TEXT SHOWN:
* * *

When it comes to your child, all you want is the best for them. You want them to be happy, confident and loved. You want them to find their place in the world, settle down and be content with their life. And this American father wanted just that for his daughter. But as it happens, some children welcome advice, while others don’t. The reaction this gentleman got for his advice, didn’t exactly pan out the way he thought it would. According to The Sun, taking to Reddit, he wrote about how he requested his daughter to lose weight in order to help her get a boyfriend.
This is the Reddit post:
“I (52M) currently live with my wife and with my daughter (24F), since she moved back home a couple years ago after finishing college. My daughter is very overweight (5’3 and about 200 lbs). She always talks about how she wants a boyfriend, and she has never had one.
The other day she was going on a long rant about this at the dinner table. She was saying that it’s unfair that all her friends have boyfriends and get attention from guys, and how guys are “dicks” who never give her the time of day. She’s gone on similar rants before, where she acts like it is inexplicable why she is not getting the same attention. I told her delicately that it could be helpful to try losing some weight, and that unfortunately people are often shallow and that could be something that would help her get male attention, feel more confident, and also generally be healthier.

* * *

DATA SUPPLIED:
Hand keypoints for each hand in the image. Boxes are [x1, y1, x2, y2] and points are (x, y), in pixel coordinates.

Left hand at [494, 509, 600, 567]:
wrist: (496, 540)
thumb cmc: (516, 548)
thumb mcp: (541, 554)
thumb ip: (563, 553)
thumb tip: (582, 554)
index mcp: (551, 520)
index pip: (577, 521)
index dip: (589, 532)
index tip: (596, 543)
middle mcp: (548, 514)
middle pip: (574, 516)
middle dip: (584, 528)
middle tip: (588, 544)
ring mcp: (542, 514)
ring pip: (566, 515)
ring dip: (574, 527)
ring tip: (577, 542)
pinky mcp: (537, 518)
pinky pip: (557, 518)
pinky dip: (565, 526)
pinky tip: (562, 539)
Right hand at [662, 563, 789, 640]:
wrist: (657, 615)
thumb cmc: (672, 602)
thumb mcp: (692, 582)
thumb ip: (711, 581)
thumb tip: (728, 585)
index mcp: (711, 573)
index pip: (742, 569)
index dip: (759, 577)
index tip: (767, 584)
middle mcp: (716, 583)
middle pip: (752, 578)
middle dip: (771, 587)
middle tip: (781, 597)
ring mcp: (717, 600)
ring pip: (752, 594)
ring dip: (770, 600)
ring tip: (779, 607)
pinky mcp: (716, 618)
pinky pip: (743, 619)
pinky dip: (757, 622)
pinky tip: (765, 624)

* * *

WHAT THIS EXERCISE ASKS:
A) In the Reddit post about the father and his overweight daughter, list every benefit the father tells his daughter that losing weight could bring her.
B) In the Reddit post about the father and his daughter, what height and weight does the father give for her?
C) Continue the Reddit post about the father and his daughter from where it stops.

ANSWERS PROVIDED:
A)
- Help her get male attention
- Help her feel more confident
- Help her be healthier generally

B) She is 5'3" and about 200 lbs.

C)
She yelled at me about how ‘all guys are the same, even my fucking dad’ and stormed off. I was genuinely trying to be helpful, and I knew it would be a sore spot but in my mind my intentions were good. Now I am wondering whether I crossed a line.
Some info: she has no genetic predisposition to being overweight (nobody else in the family is), she has no condition that I am aware of, but rather she eats quite a bit and does not get much exercise. I have tried to encourage her to come for a run with me, and to give her healthy food options, but have never explicitly spoken to her about her weight before this.”
Once users found this post, they were certainly divided in their reactions and his story racked up hundreds of replies. Some people were outraged at his statement. One user said, “Do you honestly believe your daughter isn’t acutely aware that being overweight is a factor in her romantic prospects? Because she is. It sounds like she wants someone to accept her just as she is and you know, there actually are plenty of big girls with boyfriends and husbands. Making her feel bad about herself, implying she has to be thin to be worthy of love, isn’t helping her. Stop the hints, stop the comments. You seem bothered by her weight and she knows it.”
Another user said, “The way parents talk about their children’s weight can have truly damaging effects even if you don’t intend it. You have basically said she’s less attractive because of her weight, which is coming from a person who’s supposed to love her unconditionally. Was she even asking you for advice? Doesn’t seem like it.”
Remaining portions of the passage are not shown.